» ASSIGNMENT
Set down exactly the lines below, starting at the one that contains "Je remercie Toute l'équipe d'Origine pour" and ending at the one that contains "LinkedIn Share", with both of those lines included and nothing else.

» DATASET CONTENT
┄┄┄┄┄┄┄┄┄┄

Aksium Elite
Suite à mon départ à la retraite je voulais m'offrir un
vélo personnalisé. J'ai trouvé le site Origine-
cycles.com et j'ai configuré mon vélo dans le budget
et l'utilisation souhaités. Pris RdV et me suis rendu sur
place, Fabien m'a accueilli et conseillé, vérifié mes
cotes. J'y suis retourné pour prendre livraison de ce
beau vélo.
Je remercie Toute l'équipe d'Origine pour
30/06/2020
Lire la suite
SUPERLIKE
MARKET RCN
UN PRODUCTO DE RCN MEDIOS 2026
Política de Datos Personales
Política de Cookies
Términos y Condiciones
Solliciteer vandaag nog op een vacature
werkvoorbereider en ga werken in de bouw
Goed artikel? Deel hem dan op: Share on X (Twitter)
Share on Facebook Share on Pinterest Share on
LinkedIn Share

┄┄┄┄┄┄┄┄┄┄

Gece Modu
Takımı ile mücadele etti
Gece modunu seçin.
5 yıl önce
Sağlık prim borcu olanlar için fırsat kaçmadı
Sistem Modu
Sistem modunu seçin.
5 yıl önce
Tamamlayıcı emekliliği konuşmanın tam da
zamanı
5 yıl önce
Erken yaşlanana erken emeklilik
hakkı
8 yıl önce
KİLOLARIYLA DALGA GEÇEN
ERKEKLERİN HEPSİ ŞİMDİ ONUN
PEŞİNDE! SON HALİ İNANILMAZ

┄┄┄┄┄┄┄┄┄┄

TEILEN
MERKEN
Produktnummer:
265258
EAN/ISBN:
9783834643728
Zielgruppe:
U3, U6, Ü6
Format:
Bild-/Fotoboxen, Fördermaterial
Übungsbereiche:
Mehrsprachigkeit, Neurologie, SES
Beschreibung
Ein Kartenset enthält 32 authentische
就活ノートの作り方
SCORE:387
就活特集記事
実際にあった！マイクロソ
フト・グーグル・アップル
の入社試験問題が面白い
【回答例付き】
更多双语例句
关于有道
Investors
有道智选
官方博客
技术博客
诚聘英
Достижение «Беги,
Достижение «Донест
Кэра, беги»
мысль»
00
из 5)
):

┄┄┄┄┄┄┄┄┄┄

» ANSWER
Je remercie Toute l'équipe d'Origine pour
30/06/2020
Lire la suite
SUPERLIKE
MARKET RCN
UN PRODUCTO DE RCN MEDIOS 2026
Política de Datos Personales
Política de Cookies
Términos y Condiciones
Solliciteer vandaag nog op een vacature
werkvoorbereider en ga werken in de bouw
Goed artikel? Deel hem dan op: Share on X (Twitter)
Share on Facebook Share on Pinterest Share on
LinkedIn Share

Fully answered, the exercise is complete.